The Chair Conservative Rachael Thomas

On the point of order, I will make a ruling that is not subject to discussion. My ruling on this is that it does fit. When I look back at the documents I was presented with, they are somewhat limited, I'll admit that. It is not easy for me. There is a grey area that I am given to work with.

As Chair, I am asked to rule whether or not it is of sufficient variance. That is the term used. I've had to wrestle with this term “sufficient”. It's not “substantive”; it's “sufficient”. If it were substantive, then I would look for a difference in substance, but it's sufficient, which gives me two words to work with. I have to look at the purpose of the motion, and I have to look at the means by which the purpose is fulfilled. When it comes to the purpose and the means of the motion, one of these can be the same and one of these can be different, and the motion is still declared sufficiently variant.

In this case, the purpose of the motion is the same, to bring forward the “Trudeau II Report”, but the means by which that is met are different. Whereas the first motion asks for the Law Clerk to come forward and for the cabinet confidences to be the point of discussion, the second motion does not include that as a means. Furthermore, in the first motion, there is no time limit given, which means that the means are unending. There's no limitation to it. Whereas in the second motion, it sets an immediacy to it, or gives a very tight time frame, asking for the study to be completed and for the report to be written and given back to the House by May 29.

Given the fact that the means are different, though the purpose is the same, according to the House of Commons debate that took place in 2006, I would rule this in order.

Madame Gaudreau.

4:25 p.m.

Bloc

Marie-Hélène Gaudreau Bloc Laurentides—Labelle, QC

I'll speak slowly so that anyone can understand what I'm saying, with the help of the interpreter, if necessary. A big thank-you to the interpreters, who are doing an extraordinary job.

I'm going to respect our guest's presentation, but I'd also like to talk about this topic for a very long time. I don't know if you listened carefully to my speech this morning. I spent 10 minutes discussing the motion that was tabled today. The Bloc Québécois is obviously in favour of this motion. We want to know what the situation really is, and we want to have the real facts.
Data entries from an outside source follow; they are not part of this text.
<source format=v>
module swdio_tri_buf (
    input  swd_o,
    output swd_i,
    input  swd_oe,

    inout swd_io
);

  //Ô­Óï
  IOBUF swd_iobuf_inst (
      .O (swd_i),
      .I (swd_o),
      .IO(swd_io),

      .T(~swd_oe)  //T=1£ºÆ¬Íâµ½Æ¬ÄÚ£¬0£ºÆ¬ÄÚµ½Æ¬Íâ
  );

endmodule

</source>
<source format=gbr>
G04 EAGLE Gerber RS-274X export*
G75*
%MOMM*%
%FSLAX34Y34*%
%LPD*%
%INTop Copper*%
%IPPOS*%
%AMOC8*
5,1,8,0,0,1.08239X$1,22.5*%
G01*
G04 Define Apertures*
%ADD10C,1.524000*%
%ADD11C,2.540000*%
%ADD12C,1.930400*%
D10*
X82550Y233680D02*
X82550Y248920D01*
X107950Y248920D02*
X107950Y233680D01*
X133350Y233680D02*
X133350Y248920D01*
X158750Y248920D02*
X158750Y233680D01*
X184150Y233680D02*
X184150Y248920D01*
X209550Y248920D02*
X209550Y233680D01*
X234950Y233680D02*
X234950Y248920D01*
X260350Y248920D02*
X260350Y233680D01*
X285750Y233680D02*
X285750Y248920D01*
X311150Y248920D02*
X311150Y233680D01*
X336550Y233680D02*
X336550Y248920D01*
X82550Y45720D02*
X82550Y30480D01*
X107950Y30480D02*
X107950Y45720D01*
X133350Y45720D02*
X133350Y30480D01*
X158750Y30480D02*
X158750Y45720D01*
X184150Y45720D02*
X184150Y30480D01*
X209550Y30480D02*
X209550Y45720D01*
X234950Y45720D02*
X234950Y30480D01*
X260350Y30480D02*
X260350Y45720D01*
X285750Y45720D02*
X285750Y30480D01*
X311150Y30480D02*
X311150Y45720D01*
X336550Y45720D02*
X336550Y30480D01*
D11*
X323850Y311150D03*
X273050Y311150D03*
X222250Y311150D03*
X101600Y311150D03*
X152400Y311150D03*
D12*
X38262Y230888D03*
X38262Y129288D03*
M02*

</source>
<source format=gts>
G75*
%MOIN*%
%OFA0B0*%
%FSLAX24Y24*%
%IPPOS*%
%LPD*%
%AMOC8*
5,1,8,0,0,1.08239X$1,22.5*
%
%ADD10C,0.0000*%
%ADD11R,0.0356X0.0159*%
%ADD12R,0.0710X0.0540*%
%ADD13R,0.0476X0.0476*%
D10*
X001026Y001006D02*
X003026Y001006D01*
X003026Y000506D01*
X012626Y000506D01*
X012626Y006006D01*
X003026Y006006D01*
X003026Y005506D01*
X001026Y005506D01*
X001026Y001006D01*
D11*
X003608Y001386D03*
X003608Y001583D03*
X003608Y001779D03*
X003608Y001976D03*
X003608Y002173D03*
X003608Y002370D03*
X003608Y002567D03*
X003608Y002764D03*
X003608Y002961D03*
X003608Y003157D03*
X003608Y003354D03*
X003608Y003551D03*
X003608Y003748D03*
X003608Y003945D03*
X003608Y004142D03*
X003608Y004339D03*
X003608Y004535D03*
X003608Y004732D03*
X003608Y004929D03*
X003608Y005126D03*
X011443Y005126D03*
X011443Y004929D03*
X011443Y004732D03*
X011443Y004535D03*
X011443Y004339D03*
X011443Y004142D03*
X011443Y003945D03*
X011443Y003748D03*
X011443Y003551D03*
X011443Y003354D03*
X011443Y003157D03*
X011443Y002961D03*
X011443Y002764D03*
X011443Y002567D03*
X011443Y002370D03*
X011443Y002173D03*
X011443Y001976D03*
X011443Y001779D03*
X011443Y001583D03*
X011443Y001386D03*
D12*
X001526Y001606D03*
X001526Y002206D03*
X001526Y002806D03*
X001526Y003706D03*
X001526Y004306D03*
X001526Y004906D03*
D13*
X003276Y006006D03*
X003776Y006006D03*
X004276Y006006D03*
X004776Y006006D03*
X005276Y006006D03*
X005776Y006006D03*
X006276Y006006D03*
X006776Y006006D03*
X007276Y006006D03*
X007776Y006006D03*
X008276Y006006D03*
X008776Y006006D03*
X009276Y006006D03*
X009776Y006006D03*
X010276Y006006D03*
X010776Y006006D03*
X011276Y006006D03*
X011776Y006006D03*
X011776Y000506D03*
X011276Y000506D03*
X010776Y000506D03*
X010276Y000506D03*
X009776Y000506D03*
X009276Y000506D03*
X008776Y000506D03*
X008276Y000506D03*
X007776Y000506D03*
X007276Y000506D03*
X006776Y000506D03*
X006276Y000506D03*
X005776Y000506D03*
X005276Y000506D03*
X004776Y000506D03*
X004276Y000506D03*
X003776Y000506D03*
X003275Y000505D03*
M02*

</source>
However, I wonder about our role as parliamentarians.

I'm talking to you now about how I feel. What I was talking about this morning was raising awareness. This committee has to look at ethics; it's about morals. What is morality? It's analyzing together what is right and what is wrong, communicating, dialoguing about it in order to move forward. These are terms that have been circulating for the last few weeks; I'm not making this up. Today, my conscience tells me that I was elected to spend money so that, all this time, we are trying to go begging for information. Basically, however, it is up to our committee, the Standing Committee on Access to Information, Privacy and Ethics, to make proposals to correct the Access to Information Act.
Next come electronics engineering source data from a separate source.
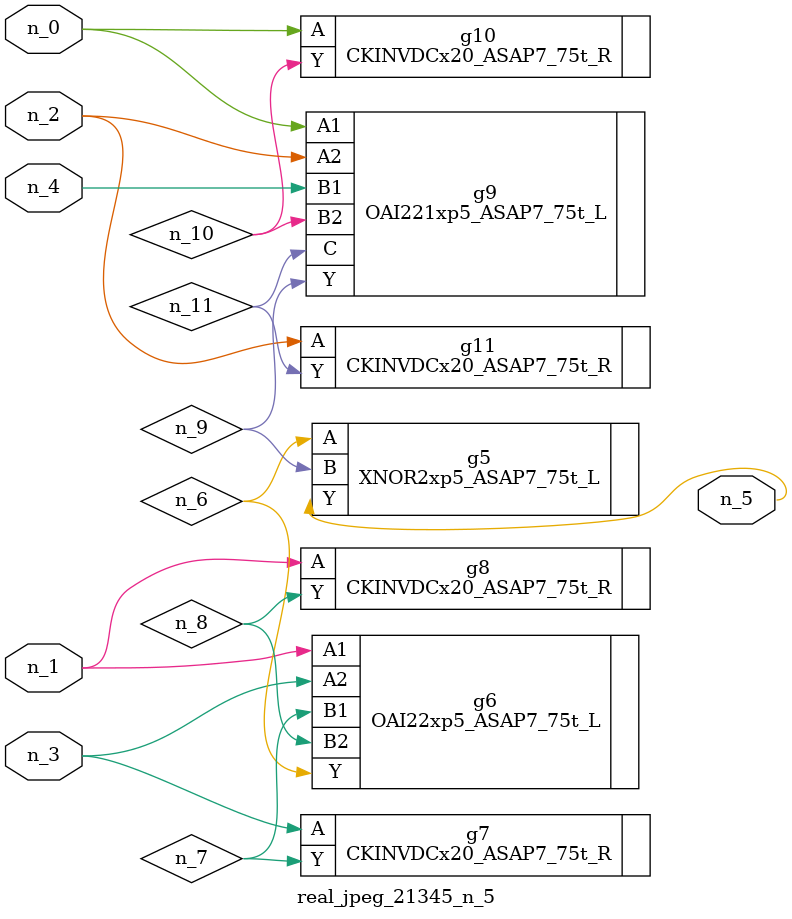
<source format=v>
module real_jpeg_21345_n_5 (n_4, n_0, n_1, n_2, n_3, n_5);

input n_4;
input n_0;
input n_1;
input n_2;
input n_3;

output n_5;

wire n_8;
wire n_11;
wire n_6;
wire n_7;
wire n_10;
wire n_9;

OAI221xp5_ASAP7_75t_L g9 ( 
.A1(n_0),
.A2(n_2),
.B1(n_4),
.B2(n_10),
.C(n_11),
.Y(n_9)
);

CKINVDCx20_ASAP7_75t_R g10 ( 
.A(n_0),
.Y(n_10)
);

OAI22xp5_ASAP7_75t_L g6 ( 
.A1(n_1),
.A2(n_3),
.B1(n_7),
.B2(n_8),
.Y(n_6)
);

CKINVDCx20_ASAP7_75t_R g8 ( 
.A(n_1),
.Y(n_8)
);

CKINVDCx20_ASAP7_75t_R g11 ( 
.A(n_2),
.Y(n_11)
);

CKINVDCx20_ASAP7_75t_R g7 ( 
.A(n_3),
.Y(n_7)
);

XNOR2xp5_ASAP7_75t_L g5 ( 
.A(n_6),
.B(n_9),
.Y(n_5)
);


endmodule
</source>
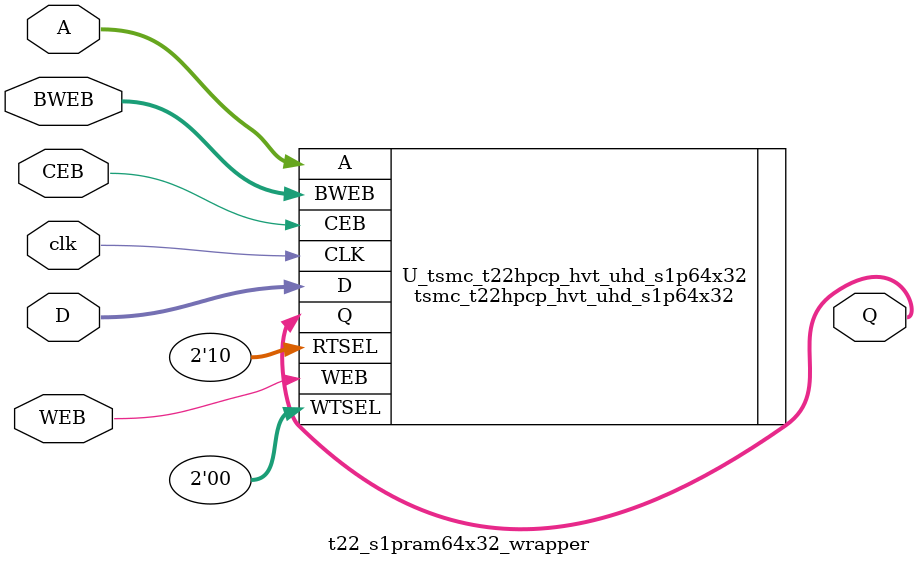
<source format=v>
module t22_s1pram64x32_wrapper (
    input clk,
    input CEB,
    input WEB,
    input [31:0] BWEB,
    input [5:0] A,
    input [31:0] D,
    output [31:0] Q
);

    tsmc_t22hpcp_hvt_uhd_s1p64x32 U_tsmc_t22hpcp_hvt_uhd_s1p64x32(
	.CLK(clk),
	.CEB(CEB),
	.WEB(WEB),
	.BWEB(BWEB),
	.A(A),
	.D(D),
	.Q(Q),
	.RTSEL(2'b10),
	.WTSEL(2'b00)
    );
endmodule

</source>
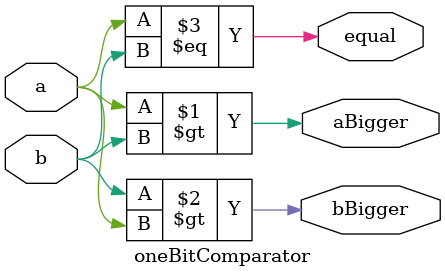
<source format=v>
module oneBitComparator(input a, b,
			output aBigger, equal, bBigger);
	assign aBigger = (a > b);
	assign bBigger = (b > a);
	assign equal = (a == b);
endmodule	
</source>
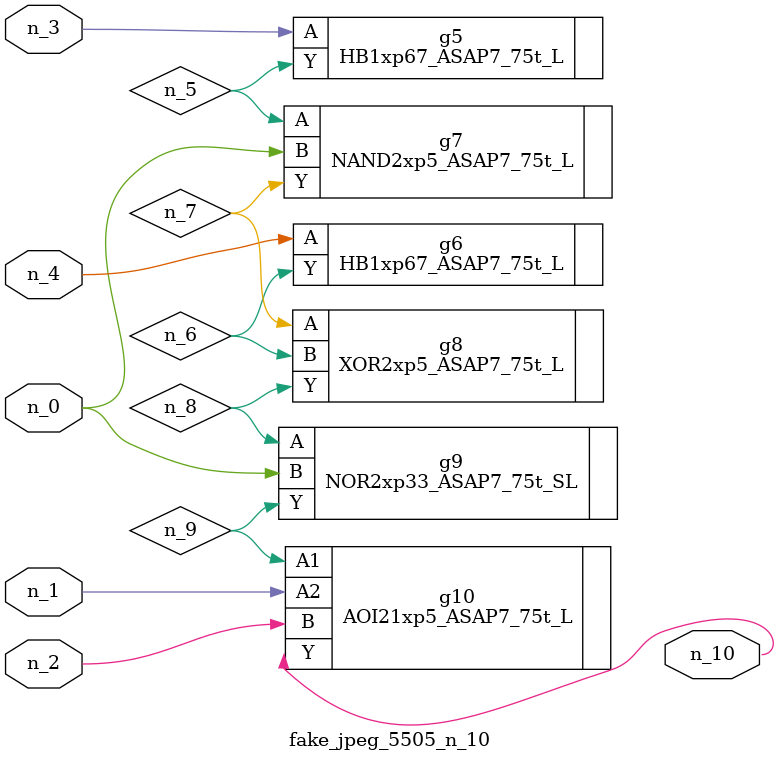
<source format=v>
module fake_jpeg_5505_n_10 (n_3, n_2, n_1, n_0, n_4, n_10);

input n_3;
input n_2;
input n_1;
input n_0;
input n_4;

output n_10;

wire n_8;
wire n_9;
wire n_6;
wire n_5;
wire n_7;

HB1xp67_ASAP7_75t_L g5 ( 
.A(n_3),
.Y(n_5)
);

HB1xp67_ASAP7_75t_L g6 ( 
.A(n_4),
.Y(n_6)
);

NAND2xp5_ASAP7_75t_L g7 ( 
.A(n_5),
.B(n_0),
.Y(n_7)
);

XOR2xp5_ASAP7_75t_L g8 ( 
.A(n_7),
.B(n_6),
.Y(n_8)
);

NOR2xp33_ASAP7_75t_SL g9 ( 
.A(n_8),
.B(n_0),
.Y(n_9)
);

AOI21xp5_ASAP7_75t_L g10 ( 
.A1(n_9),
.A2(n_1),
.B(n_2),
.Y(n_10)
);


endmodule
</source>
What's going on? We're stalling for time. I have a bad feeling in my stomach, which tells me that what we're doing is partisanship. I agreed to sit on this committee because we were going to talk about ethics, human realities and privacy. Please respond to the fact that 30 million Canadians out of 37 million have had their identities stolen. There is an urgency: where is your willingness to act as parliamentarians?

One of the mandates of our committee is ethics, and I want us all to show respect. I've been very respectful, and I've listened to you, but I think that respect should be collective, and first and foremost, we should have respect for our fellow citizens, who are also taxpayers. I'd like to remind everyone that there are 37 million Canadians in Canada.

You heard my heartfelt appeal today. I am a new parliamentarian, and I have a lot to learn. However, I can't wait three years to name things. In closing, I repeat, we are members of a standing committee with a mandate to study access to information. There are motions and legislation, including the Access to Information Act and the Privacy Act, that have a major impact on our lives—all of us—but also on ethics.

Thank you for listening. You now know how I will vote and what I consider important.